Sabtu, 02 April 2011

Penyebab Masyarakat Jawa Memiliki Tingkat Emosional Tinggi yang Bertolak Belakang Dengan Budayanya


MAKALAH SOSIOLOGI

Penyebab Masyarakat Jawa Memiliki Tingkat Emosional Tinggi yang Bertolak Belakang Dengan Budayanya







Nama : M.Rudianto
Kelas  : XI IPS II
No      :22


SMA 1 RANDUBLATUNG
Jalan Blora No.37 Wulung Randublatung 58382
Tahun Ajaran 2010/2011




A.Konflik Masyarakat Jawa
Masyarakat suku Jawa merupakan masyarakat yang memiliki ciri budaya timur yang sangat kental. Kebudayaan halus dan bertoleransi tinggi merupakan ciri khas dari masyarakat Jawa. Disamping itu,masyarakat jawa juga memiliki semangat untuk terus memajukan masyarakatnya. Akan tetapi, jika terjadi ketidakharmonisan pada masyarakat jawa maka akan terjadi pertikaian atau konflik besar.
Sebagai contoh kasus-kasus kerusakan yang terjadi di tahun 1998 yang melanda kota Jakarta dan Surakarta, Kerusuhan Mei 1998 adalah kerusuhan yang terjadi di Indonesia pada 13 Mei - 15 Mei 1998, khususnya di ibu kota Jakarta namun juga terjadi di beberapa daerah lain. Kerusuhan ini diawali oleh krisis finansial Asia dan dipicu oleh tragedi Trisakti di mana empat mahasiswa Universitas Trisakti ditembak dan terbunuh dalam demonstrasi 12 Mei 1998.Pada kerusuhan ini banyak toko-toko dan perusahaan-perusahaan dihancurkan oleh amuk massa — terutama milik warga Indonesia keturunan Tionghoa[1]. Konsentrasi kerusuhan terbesar terjadi di Jakarta, Bandung, dan Surakarta. Terdapat ratusan wanita keturunan Tionghoa yang diperkosa dan mengalami pelecehan seksual dalam kerusuhan tersebut[2][3]. Sebagian bahkan diperkosa beramai-ramai, dianiaya secara sadis, kemudian dibunuh. Dalam kerusuhan tersebut, banyak warga Indonesia keturunan Tionghoa yang meninggalkan Indonesia. Tak hanya itu, seorang aktivis relawan kemanusiaan yang bergerak di bawah Romo Sandyawan, bernama Ita Martadinata Haryono, yang masih seorang siswi SMU berusia 18 tahun, juga diperkosa, disiksa, dan dibunuh karena aktivitasnya. Ini menjadi suatu indikasi bahwa kasus pemerkosaan dalam Kerusuhan ini digerakkan secara sistematis, tak hanya sporadis.

> [CUPLIKAN DATA]
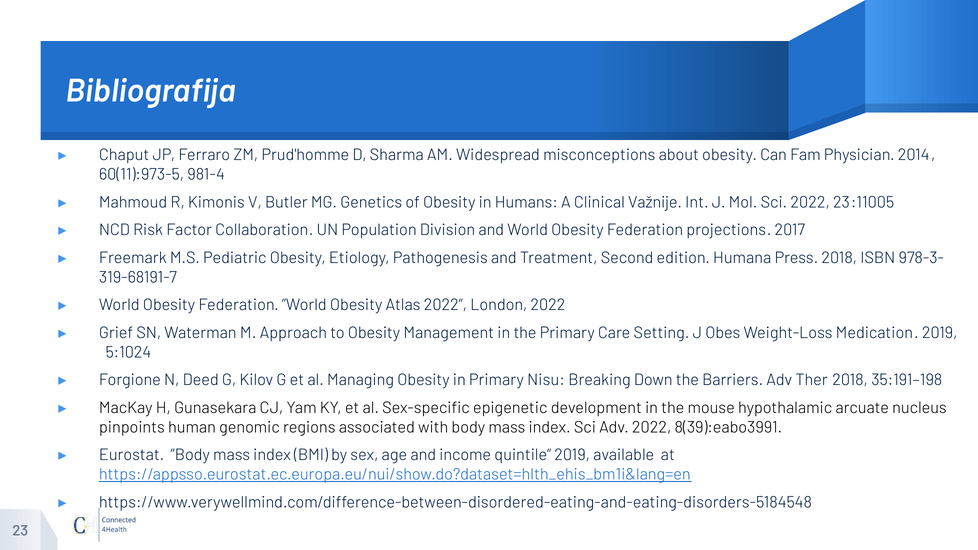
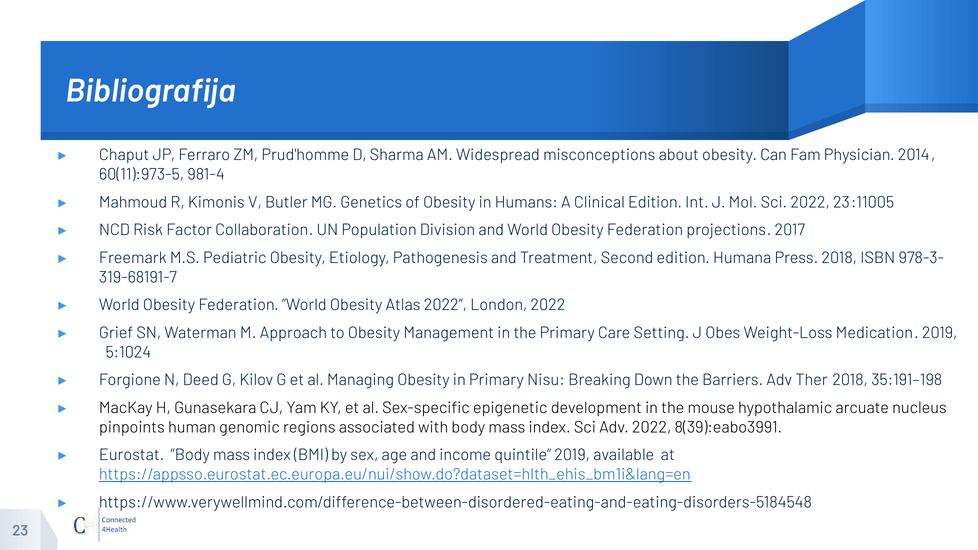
Clinical Važnije: Važnije -> Edition
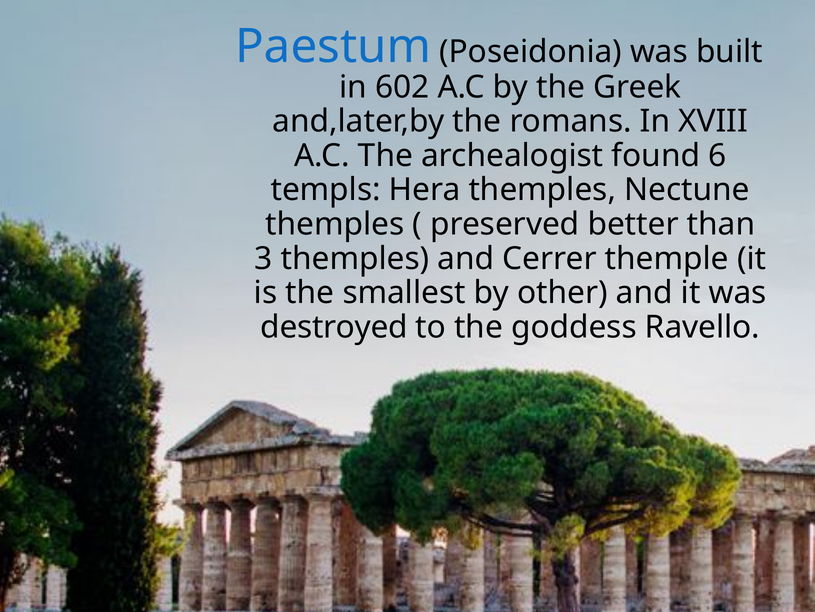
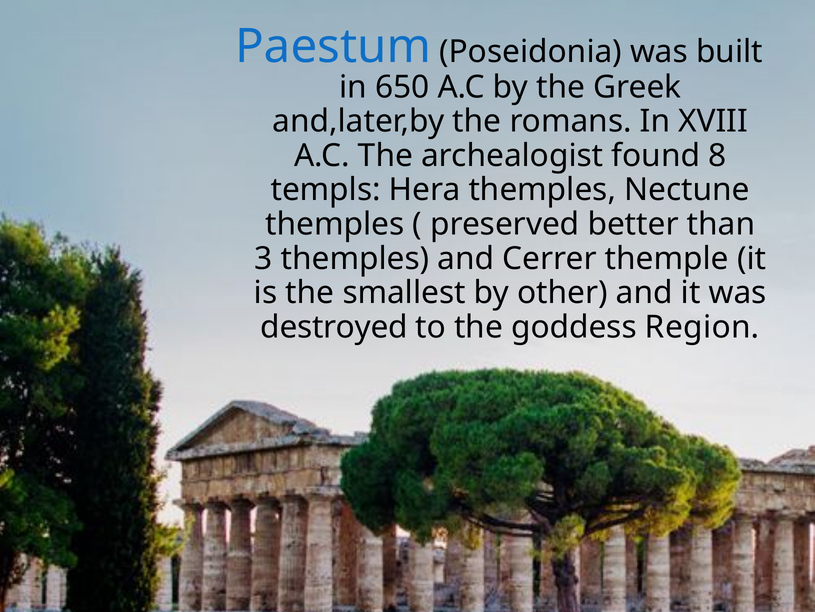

> [SOAL LATIHAN 1] Terjemahkan kalimat "Kebudayaan halus dan bertoleransi tinggi merupakan ciri khas dari masyarakat Jawa." dari teks tentang masyarakat Jawa ke dalam bahasa Inggris.
> [SOAL LATIHAN 2] Tuliskan ulang teks tentang masyarakat Jawa di atas secara persis, mulai dari "Nama : M.Rudianto" terus ke bawah hingga "atau konflik besar.".
Baris-baris data itu merupakan bahan tersendiri yang terpisah dari teks.

> [JAWABAN BENAR 1] Refined culture and high tolerance are the distinctive characteristics of Javanese society.

> [JAWABAN BENAR 2]
Nama : M.Rudianto
Kelas  : XI IPS II
No      :22


SMA 1 RANDUBLATUNG
Jalan Blora No.37 Wulung Randublatung 58382
Tahun Ajaran 2010/2011




A.Konflik Masyarakat Jawa
Masyarakat suku Jawa merupakan masyarakat yang memiliki ciri budaya timur yang sangat kental. Kebudayaan halus dan bertoleransi tinggi merupakan ciri khas dari masyarakat Jawa. Disamping itu,masyarakat jawa juga memiliki semangat untuk terus memajukan masyarakatnya. Akan tetapi, jika terjadi ketidakharmonisan pada masyarakat jawa maka akan terjadi pertikaian atau konflik besar.